The program tcpdpriv is another program for removing sensitive information from tcpdump files. There are several major differences between tcpdpriv and sanitize. First, as a shell script, sanitize should run on almost any Unix system. As a compiled program, this is not true of tcpdpriv. On the other hand, tcpdpriv supports the direct capture of data as well as the analysis of existing files. The captured packets are written as a tcpdump file, which can be subsequently processed.

Also, tcpdpriv allows you some degree of control over how much of the original data is removed or scrambled. For example, it is possible to have an IP address scrambled but retain its class designation. If the -C4 option is chosen, an IP address such as 205.153.63.238 might be replaced with 193.0.0.2. Notice that address classes are preserved -- a class C address is replaced with a class C address.
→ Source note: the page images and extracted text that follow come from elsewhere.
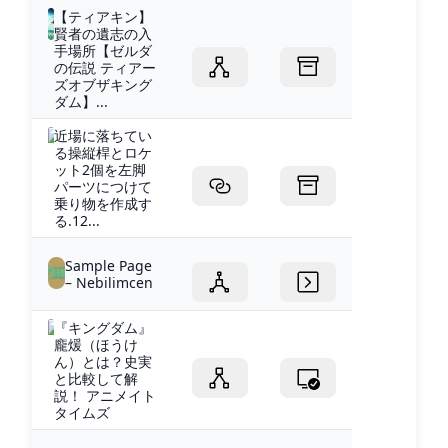
【ティアキン】
賢者の遺志の入
手場所【ゼルダ
の伝説 ティアー
ズオブザキング
ダム】...
近場に落ちてい
る操縦桿とロケ
ット2個を左脚
パーツにつけて
乗り物を作成す
る.12...
Sample Page
– Nebilimcen
『キングダム』
龐煖（ほうけ
ん）とは？史実
と比較して解
説！ アニメイト
タイムズ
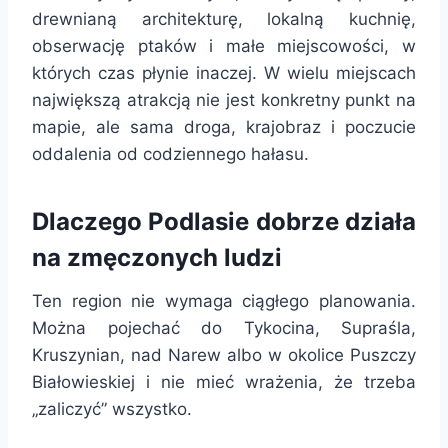
drewnianą architekturę, lokalną kuchnię,
obserwację ptaków i małe miejscowości, w
których czas płynie inaczej. W wielu miejscach
największą atrakcją nie jest konkretny punkt na
mapie, ale sama droga, krajobraz i poczucie
oddalenia od codziennego hałasu.
Dlaczego Podlasie dobrze działa
na zmęczonych ludzi
Ten region nie wymaga ciągłego planowania.
Można pojechać do Tykocina, Supraśla,
Kruszynian, nad Narew albo w okolice Puszczy
Białowieskiej i nie mieć wrażenia, że trzeba
„zaliczyć” wszystko.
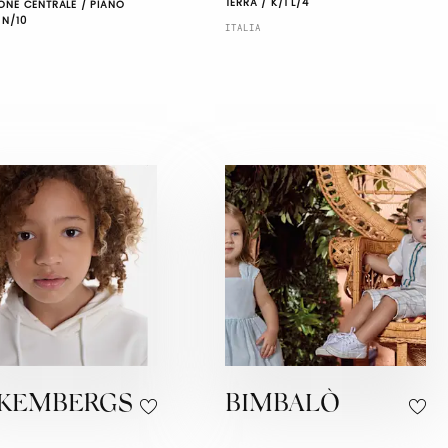
TERRA / K/1 L/4
ONE CENTRALE / PIANO
 N/10
ITALIA
KKEMBERGS
BIMBALÒ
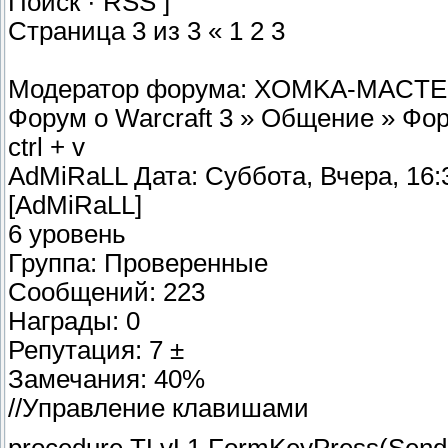
Поиск · RSS ]
Страница 3 из 3 « 1 2 3
Модератор форума: XOMKA-MACT
Форум о Warcraft 3 » Общение » Фору
ctrl + v
AdMiRaLL Дата: Суббота, Вчера, 16:
[AdMiRaLL]
6 уровень
Группа: Проверенные
Сообщений: 223
Награды: 0
Репутация: 7 ±
Замечания: 40%
//Управление клавишами
procedure TLvL1.FormKeyPress(Sender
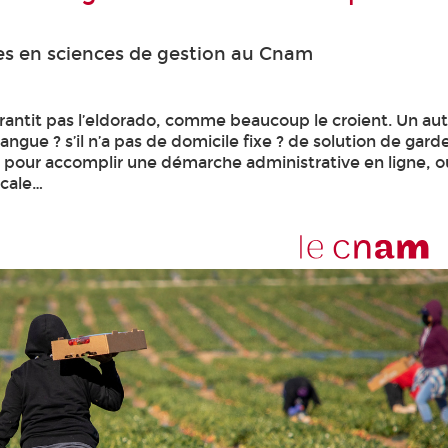
ces en sciences de gestion au Cnam
garantit pas l’eldorado, comme beaucoup le croient. Un au
 langue ? s’il n’a pas de domicile fixe ? de solution de ga
pour accomplir une démarche administrative en ligne, o
icale…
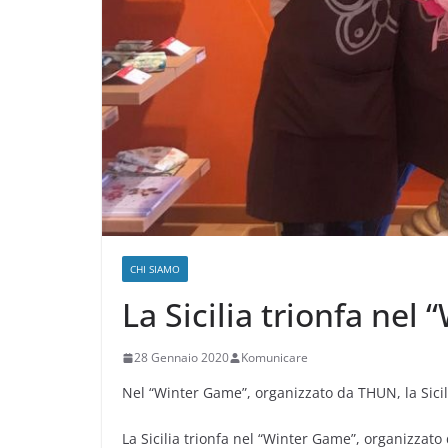
CHI SIAMO
La Sicilia trionfa ne
28 Gennaio 2020
Komunicare
Nel “Winter Game”, organizzato da THUN, la Sicili
La Sicilia trionfa nel “Winter Game”, organizzato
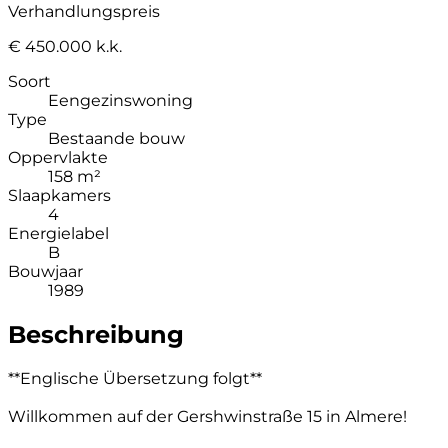
Verhandlungspreis
€ 450.000 k.k.
Soort
Eengezinswoning
Type
Bestaande bouw
Oppervlakte
158 m²
Slaapkamers
4
Energielabel
B
Bouwjaar
1989
Beschreibung
**Englische Übersetzung folgt**
Willkommen auf der Gershwinstraße 15 in Almere!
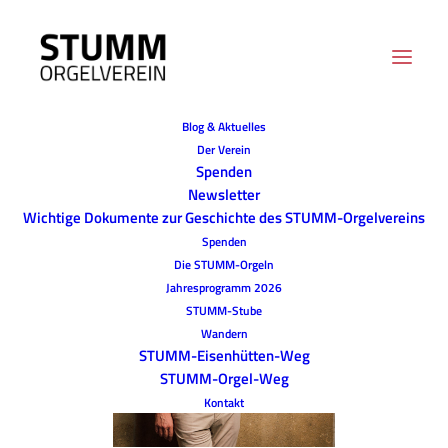
Blog & Aktuelles
Der Verein
Spenden
Newsletter
Wichtige Dokumente zur Geschichte des STUMM-Orgelvereins
Spenden
Die STUMM-Orgeln
Jahresprogramm 2026
STUMM-Stube
Wandern
STUMM-Eisenhütten-Weg
STUMM-Orgel-Weg
Kontakt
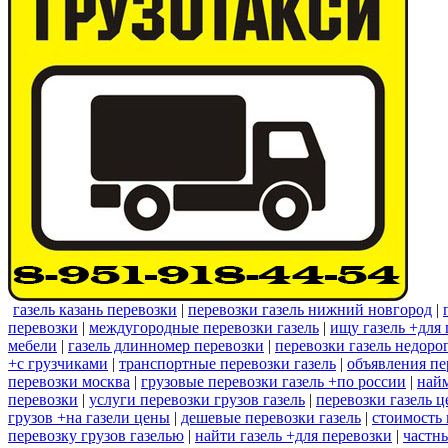
газель казань перевозки
|
перевозки газель нижний новгород
|
перевозки
|
междугородные перевозки газель
|
ищу газель +для 
мебели
|
газель длинномер перевозки
|
перевозки газель недоро
+с грузчиками
|
транспортные перевозки газель
|
объявления пе
перевозки москва
|
грузовые перевозки газель +по россии
|
найм
перевозки
|
услуги перевозки грузов газель
|
перевозки газель ц
грузов +на газели цены
|
дешевые перевозки газель
|
стоимость 
перевозку грузов газелью
|
найти газель +для перевозки
|
частны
There are a variety of command-line options that control how data is rewritten, several of which are mandatory. Many of the command-line options will look familiar to tcpdump users. The program does not allow output to be written to a terminal, so it must be written directly to a file or redirected. While a useful program, the number of required command-line options can be annoying. There is some concern that if the options are not selected properly, it may be possible to reconstruct the original data from the scrambled data. In practice, this should be a minor concern.

As an example of using tcpdpriv, the following command will scramble the file tracefile:

bsd1# tcpdpriv -P99 -C4 -M20 -r tracefile -w outfile

The -P99 option preserves (doesn't scramble) the port numbers, -C4 preserves the class identity of the IP addresses, and -M20 preserves multicast addresses. If you want the data output to your terminal, you can pipe the output to tcpdump:

bsd1# tcpdpriv -P99 -C4 -M20 -r tracefile -w- | tcpdump -r-

The last options look a little strange, but they will work.